Join us for the inaugural film in the Projections series, Word Up’s winter series of film screenings with local filmmakers and neighborhood collaborators!
Ecomundo Cleaning & Word Up Community Bookshop / Librería Comunitaria
present Shift Change (69 min), an award-winning documentary that tells the little-known stories of employee-owned businesses that compete successfully in today’s economy while providing secure, dignified jobs in democratic workplaces.
Members of Ecomundo Cleaning—a cooperative business based in Northern Manhattan and the Bronx—will present their own experiences forming a worker coop. Worker cooperative developers Jennifer Welles and Joe Rinehart will also be present.
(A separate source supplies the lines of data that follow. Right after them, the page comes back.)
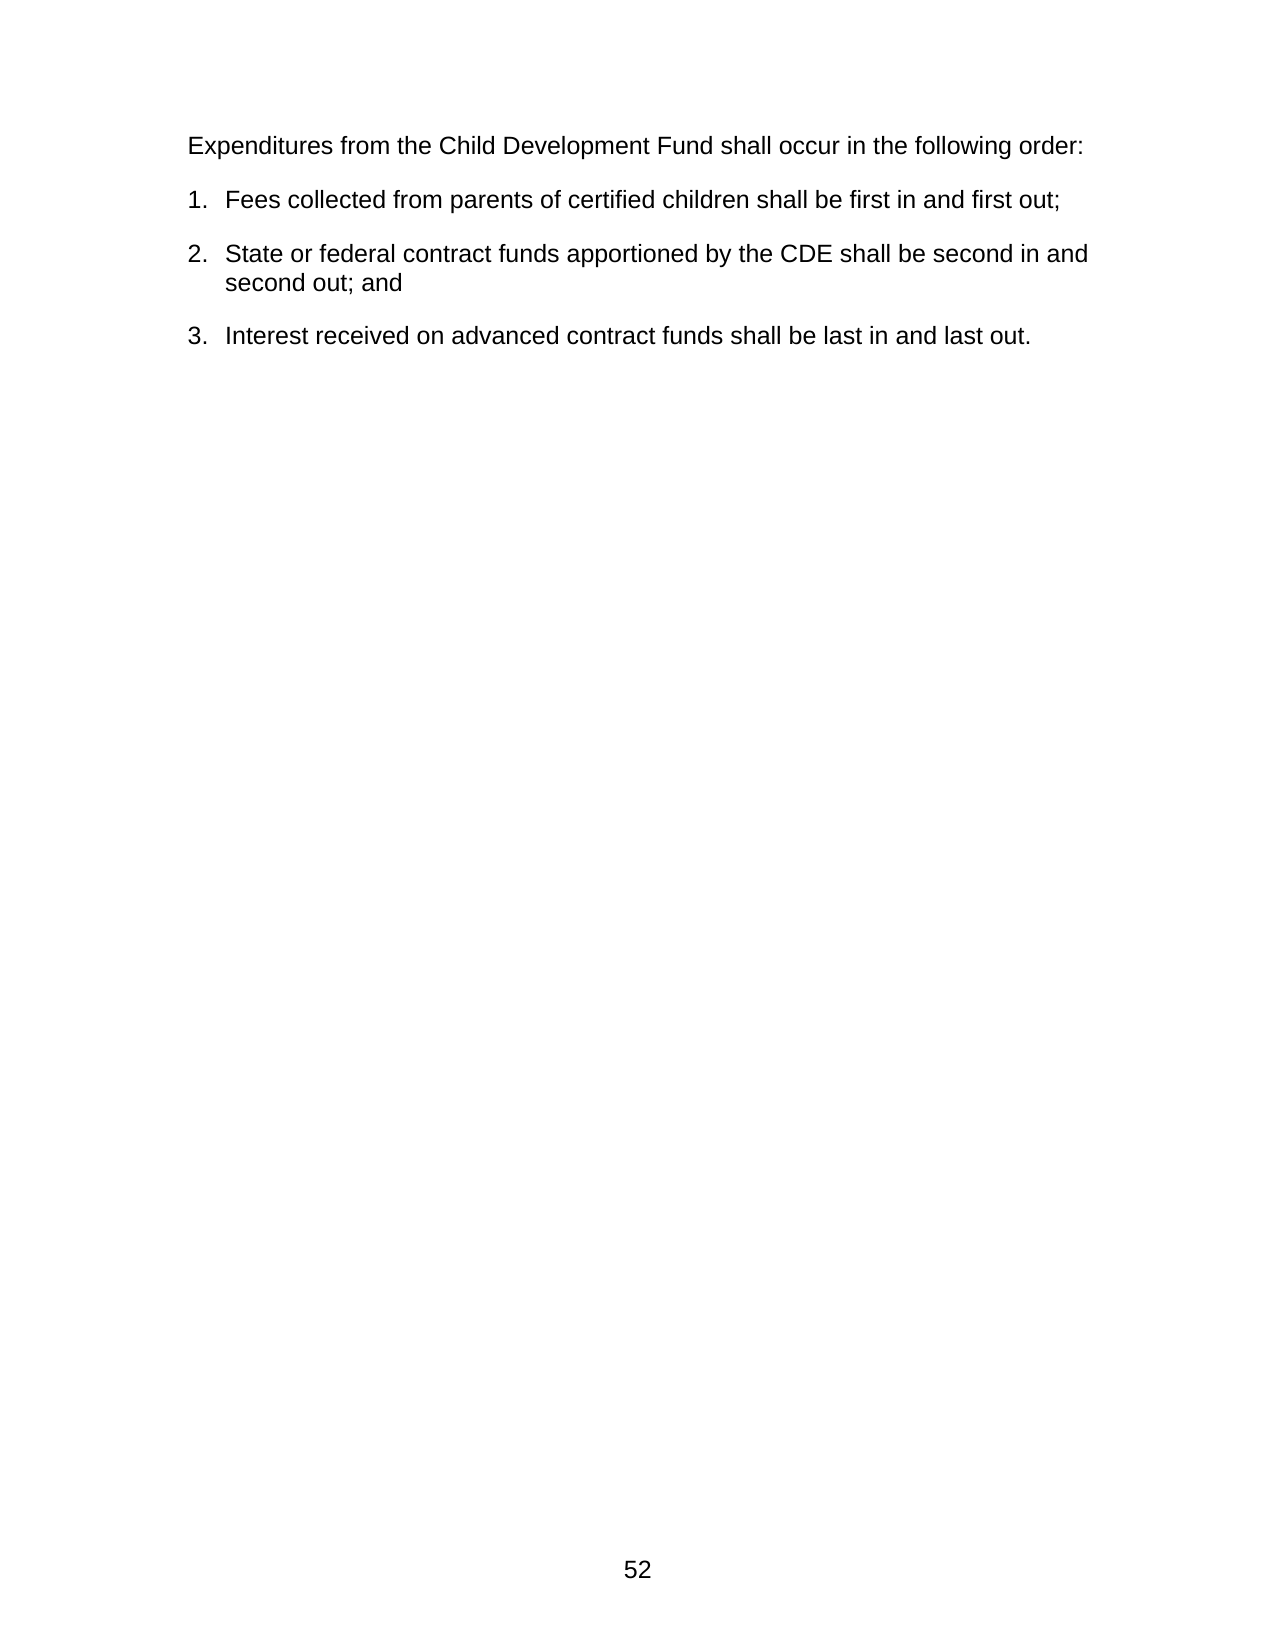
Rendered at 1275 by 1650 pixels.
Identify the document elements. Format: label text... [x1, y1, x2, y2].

list State or federal contract funds apportioned by the CDE shall be second in and second out; and [187, 239, 1162, 296]
list Interest received on advanced contract funds shall be last in and last out. [187, 321, 1162, 350]
text Expenditures from the Child Development Fund shall occur in the following order: [112, 131, 1162, 160]
list Fees collected from parents of certified children shall be first in and first out; [187, 185, 1162, 214]
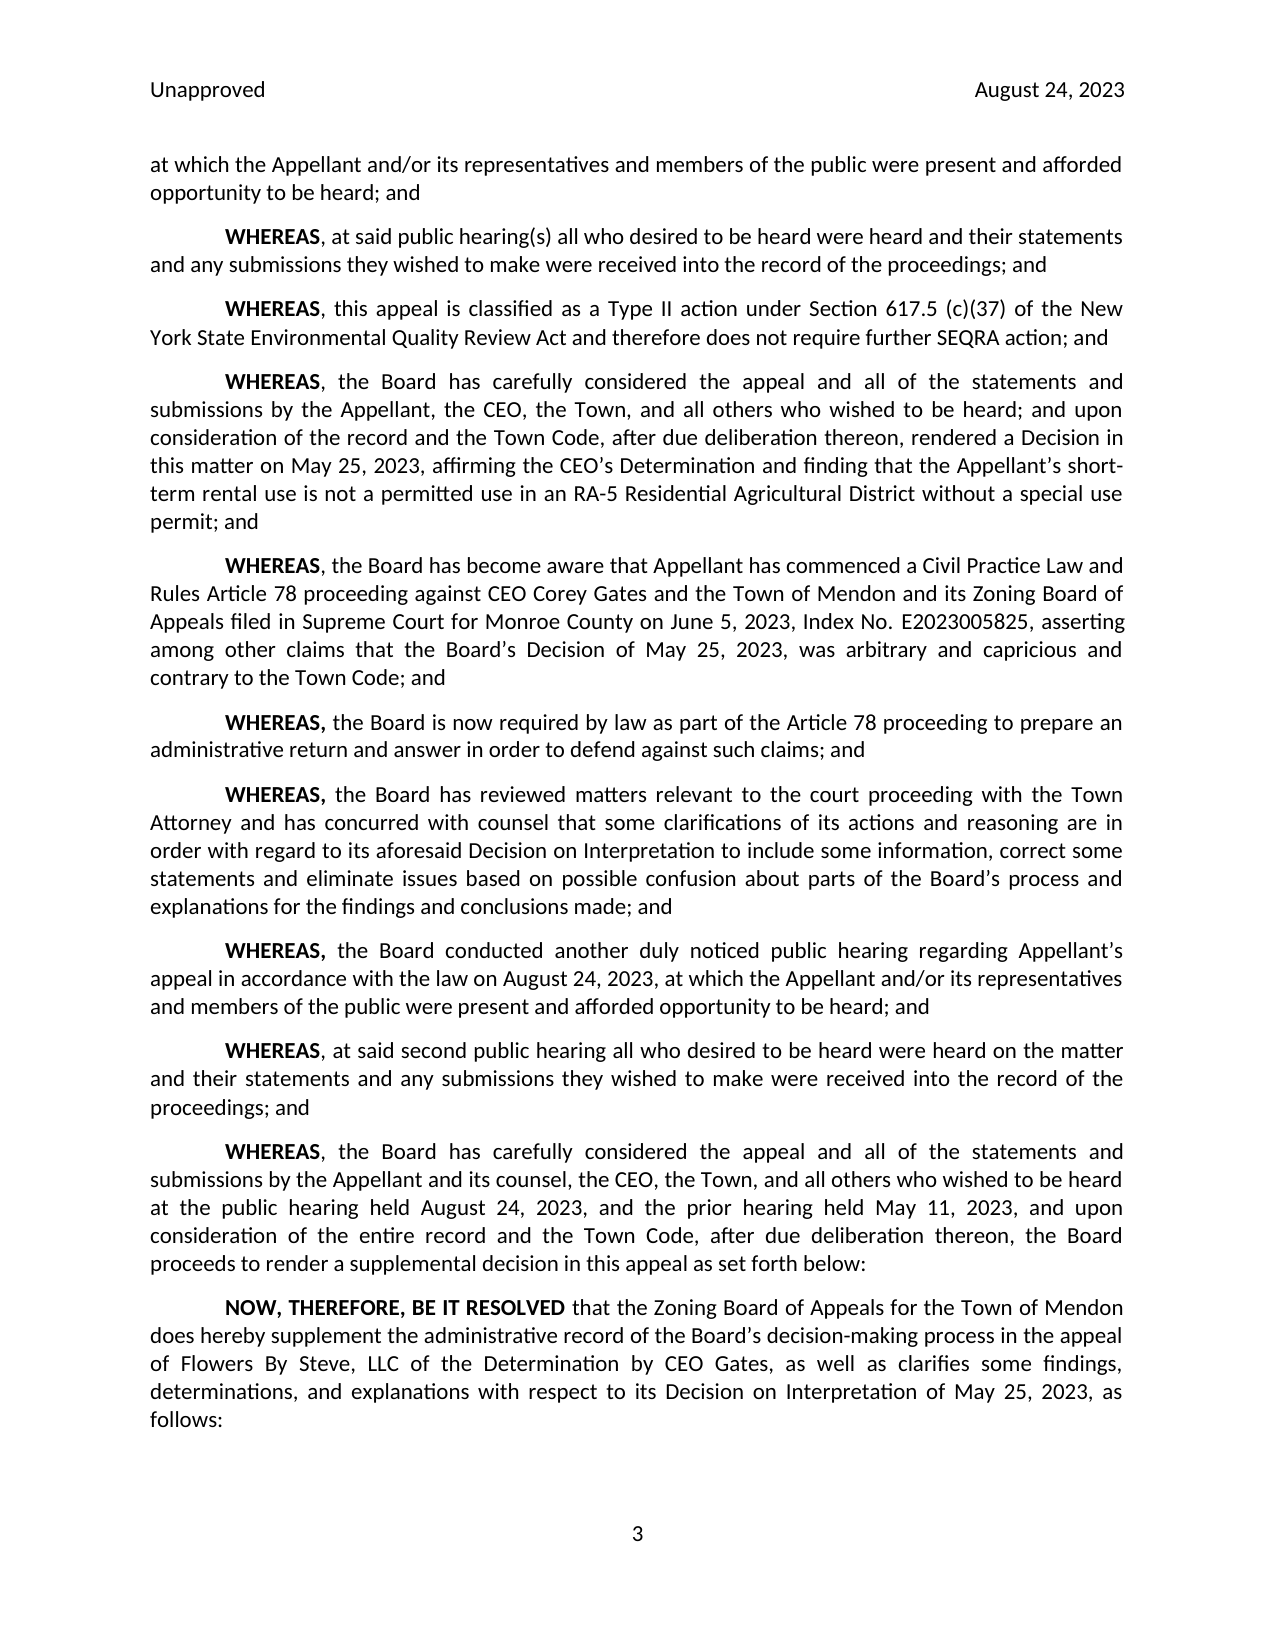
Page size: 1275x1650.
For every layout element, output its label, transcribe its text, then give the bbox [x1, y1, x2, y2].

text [150, 150, 1125, 206]
text WHEREAS, the Board has carefully considered the appeal and all of the statements and submissions by the Appellant and its counsel, the CEO, the Town, and all others who wished to be heard at the public hearing held August 24, 2023, and the prior hearing held May 11, 2023, and upon consideration of the entire record and the Town Code, after due deliberation thereon, the Board proceeds to render a supplemental decision in this appeal as set forth below: [150, 1137, 1125, 1277]
text WHEREAS, at said public hearing(s) all who desired to be heard were heard and their statements and any submissions they wished to make were received into the record of the proceedings; and [150, 222, 1125, 278]
text WHEREAS, the Board is now required by law as part of the Article 78 proceeding to prepare an administrative return and answer in order to defend against such claims; and [150, 708, 1125, 764]
text WHEREAS, the Board has become aware that Appellant has commenced a Civil Practice Law and Rules Article 78 proceeding against CEO Corey Gates and the Town of Mendon and its Zoning Board of Appeals filed in Supreme Court for Monroe County on June 5, 2023, Index No. E2023005825, asserting among other claims that the Board’s Decision of May 25, 2023, was arbitrary and capricious and contrary to the Town Code; and [150, 551, 1125, 691]
text WHEREAS, at said second public hearing all who desired to be heard were heard on the matter and their statements and any submissions they wished to make were received into the record of the proceedings; and [150, 1037, 1125, 1121]
text WHEREAS, the Board conducted another duly noticed public hearing regarding Appellant’s appeal in accordance with the law on August 24, 2023, at which the Appellant and/or its representatives and members of the public were present and afforded opportunity to be heard; and [150, 936, 1125, 1020]
text WHEREAS, the Board has carefully considered the appeal and all of the statements and submissions by the Appellant, the CEO, the Town, and all others who wished to be heard; and upon consideration of the record and the Town Code, after due deliberation thereon, rendered a Decision in this matter on May 25, 2023, affirming the CEO’s Determination and finding that the Appellant’s short-term rental use is not a permitted use in an RA-5 Residential Agricultural District without a special use permit; and [150, 367, 1125, 535]
text NOW, THEREFORE, BE IT RESOLVED that the Zoning Board of Appeals for the Town of Mendon does hereby supplement the administrative record of the Board’s decision-making process in the appeal of Flowers By Steve, LLC of the Determination by CEO Gates, as well as clarifies some findings, determinations, and explanations with respect to its Decision on Interpretation of May 25, 2023, as follows: [150, 1293, 1125, 1433]
text WHEREAS, the Board has reviewed matters relevant to the court proceeding with the Town Attorney and has concurred with counsel that some clarifications of its actions and reasoning are in order with regard to its aforesaid Decision on Interpretation to include some information, correct some statements and eliminate issues based on possible confusion about parts of the Board’s process and explanations for the findings and conclusions made; and [150, 780, 1125, 920]
text WHEREAS, this appeal is classified as a Type II action under Section 617.5 (c)(37) of the New York State Environmental Quality Review Act and therefore does not require further SEQRA action; and [150, 294, 1125, 351]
DATE: Saturday, January 25, 2014
TIME: 6–9 PM
LOCATION: Word Up, 2113 Amsterdam Ave. @ 165th St.
ABOUT THE FILM:
Shift Change—a documentary film by veteran award-winning filmmakers Melissa Young and Mark Dworkin—tells the little known stories of employee owned businesses that compete successfully in today’s economy while providing secure, dignified jobs in democratic workplaces.
With the long decline in US manufacturing and today’s economic crisis, millions have been thrown out of work, and many are losing their homes. The usual economic solutions are not working, so some citizens and public officials are ready to think outside of the box, to reinvent our failing economy in order to restore long-term community stability and a more egalitarian way of life.
There is growing interest in firms that are owned and managed by their workers. Such firms tend to be more profitable and innovative, and more committed to the communities where they are based. Yet the public has little knowledge of their success, and the promise they offer for a better life.
Shift Change encourages support for employee ownership, and provides on-the-ground experience from a variety of enterprises and locations.
ABOUT THE SPEAKERS:
Ecomundo Cleaning is a group of mostly women (and 2 men), from Upper Manhattan and the Bronx, who have formed a cooperative business in order to ensure ourselves decent wages and healthy work conditions. Ecomundo offers green cleaning services for homes, offices, and businesses in the New York Metropolitan area.
Jennifer Welles is the cooperative coordinator and housing developer at Northern Manhattan Improvement Corporation, where she is developing both low income housing cooperatives and a worker cooperative. She has overseen the conversion of several multifamily buildings into limited equity cooperatives. In this role, she wears many hats, ranging from facilitating the acquisition, financing and rehabilitation of the buildings to training and organizing the tenants to become responsible owners. Recently she organized the first worker cooperative in Washington Heights, Ecomundo Cleaning, a green cleaning company, which was launched in April 2012.
Joe Rinehart got involved in the worker cooperative movement as a Peer Advisor in the Democracy at Work Network. Joe is a former worker-owner at Firestorm Café & Books and instructor at Appalachian State University. Prior to that, he completed a Master’s degree in Industrial Technology at Appalachian State University with a focus on bio-fuels production, on-farm technologies and renewable energy. He taught in the Technology department and co-created and taught a course on Cooperatives and their role in sustainable development. Joe currently serves on the board of the Eastern Conference for Workplace Democracy. When at home in Brooklyn, NY he is generally working on perfecting his Kimchi recipe, riding his bike to the edges of the city, contra-dancing or trying to find a time and place to build an aquaponics system.